代码语言:javascript复制install.packages("adabag")
library(adabag)
# 发现
data(iris)
churnTrain <- iris
ind <- sample(2,nrow(churnTrain),replace = TRUE,
prob = c(0.7,0.3))
trainset <- churnTrain[ind==1,]
testset <- churnTrain[ind==2,]
set.seed(2)
churn.bagging <- bagging(churn~., data = trainset, mfinal = 10) #迭代次数为10
churn.bagging$importance
Petal.Length Petal.Width Sepal.Length Sepal.Width
75.53879 24.46121 0.00000 0.00000
churn.predbagging$confusion
Observed Class
Predicted Class setosa versicolor virginica
setosa 18 0 0
versicolor 0 19 0
virginica 0 2 15
churn.baggingcv$error
[1] 0.03703704
算法源于Bootstrap aggregation,具有稳定、准确、功能强大和易于实现的优点,常用于数据分类和回归处理。算法定义如下:给定大小为n的数据集,通过bootstrap抽样,得到m个新数据集Di,通过m个样本得到m个模型,然后获得最优模型。缺点是结果难以解释。扩展ipred包也可以实现同样功能,测试下来这个速度超快呢,上面那个半小时了还没动静,应该是没有交叉验证。
代码语言:javascript复制churn.bagging <- bagging(churn~., data = trainset, coob=TRUE)
churn.bagging
Bagging classification trees with 25 bootstrap replications
Call: bagging.data.frame(formula = churn ~ ., data = trainset, coob = TRUE)

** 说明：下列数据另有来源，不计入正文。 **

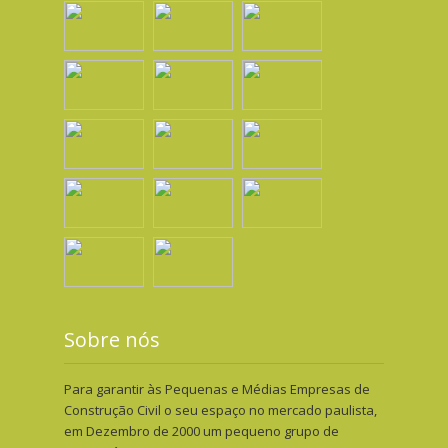
Sobre nós
Para garantir às Pequenas e Médias Empresas de
Construção Civil o seu espaço no mercado paulista,
em Dezembro de 2000 um pequeno grupo de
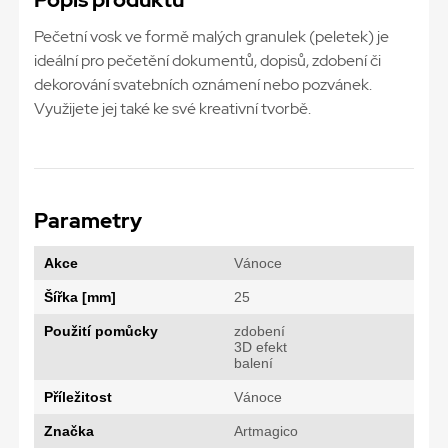
Pečetní vosk ve formě malých granulek (peletek) je
ideální pro pečetění dokumentů, dopisů, zdobení či
dekorování svatebních oznámení nebo pozvánek.
Využijete jej také ke své kreativní tvorbě.
Parametry
Akce
Vánoce
Šířka [mm]
25
Použití pomůcky
zdobení
3D efekt
balení
Příležitost
Vánoce
Značka
Artmagico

Out-of-bag estimate of misclassification error: 0.0606
# 错分率
mean(predict(churn.bagging)!=trainset$churn)
[1] 0.06115418
# 预测
churn.predction <- predict(churn.bagging, newdata = testset, type = "class")

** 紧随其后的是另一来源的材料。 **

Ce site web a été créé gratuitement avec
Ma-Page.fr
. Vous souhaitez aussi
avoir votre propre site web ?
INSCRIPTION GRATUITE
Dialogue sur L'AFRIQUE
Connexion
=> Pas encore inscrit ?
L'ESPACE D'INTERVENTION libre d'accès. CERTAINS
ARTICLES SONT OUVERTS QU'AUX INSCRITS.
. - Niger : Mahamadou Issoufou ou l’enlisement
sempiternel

prediction.table <- table(churn.predction, testset$churn)
prediction.table
churn.predction yes no
yes 170 16
no 57 1274
8.3 使用bagging方法进行交叉验证
评估分类模型的鲁棒性
代码语言:javascript复制# cv
churn.baggingcv <- bagging.cv(churn~., v = 10, data = trainset,
mfinal = 10)
# Error in bagging.cv(churn ~ ., v = 10, data = trainset, mfinal = 10) :
v should be in [2, n] 原数据集的问题,这里用iris代替
churn.baggingcv$confusion
Observed Class
Predicted Class setosa versicolor virginica
setosa 18 0 0
versicolor 0 19 0
virginica 0 2 15
# 错分率
churn.predbagging$error
[1] 0.03703704
churn数据集报错,这里用iris简单数据集曲线报国了,好处是可以节省时间。
8.4 使用boosting 方法进行数据分类
adabag实现了AdaBoost和SANME两个算法。
代码语言:javascript复制# boosting
set.seed(2)
churn.boost <- boosting(Species~., data = trainset, mfinal = 3,
coeflearn = "Freund", boos = FALSE,
control=rpart.control(maxdepth=3))
churn.boost.pred <- predict.boosting(churn.boost, newdata = testset)
churn.boost.pred$confusion
churn.boost.pred$confusion
Observed Class
Predicted Class setosa versicolor virginica
setosa 18 0 0
versicolor 0 20 1
virginica 0 1 14
churn.boost.pred$error
[1] 0.03703704
boosting算法的思想是弱分类器(如单一决策树),逐步优化(改变权重),使之成为强分类器。bagging和boosting都采用了集成学习的思想,不同之处是bagging组合独立的模型,boostong迭代学习。mfinal是迭代次数,coeflearn是权重更新系数,观测值权重boos,rpart的控制方法(单一决策树)。扩展
代码语言:javascript复制install.packages(c("mboost","ada"))
library(mboost)
library(pROC)
library(caret)
install.packages("MLmetrics")
set.seed(2)
ctrl <- trainControl(method = "repeatedcv", repeats = 1,
classProbs = TRUE,
summaryFunction = twoClassSummary)
ada.train <- train(churn~.,data = trainset, method = "ada",
metric = "ROC", trControl = ctrl)
# 这里iris报错,切换回了churn数据集
nu maxdepth iter ROC Sens Spec ROCSD SensSD SpecSD
1 0.1 1 50 0.8600045 0.9090204 0.010719176 0.03719839 0.05786791 0.007708342
...
plot(ada.train)
ada.predict <- predict(ada.train, testset, "prob")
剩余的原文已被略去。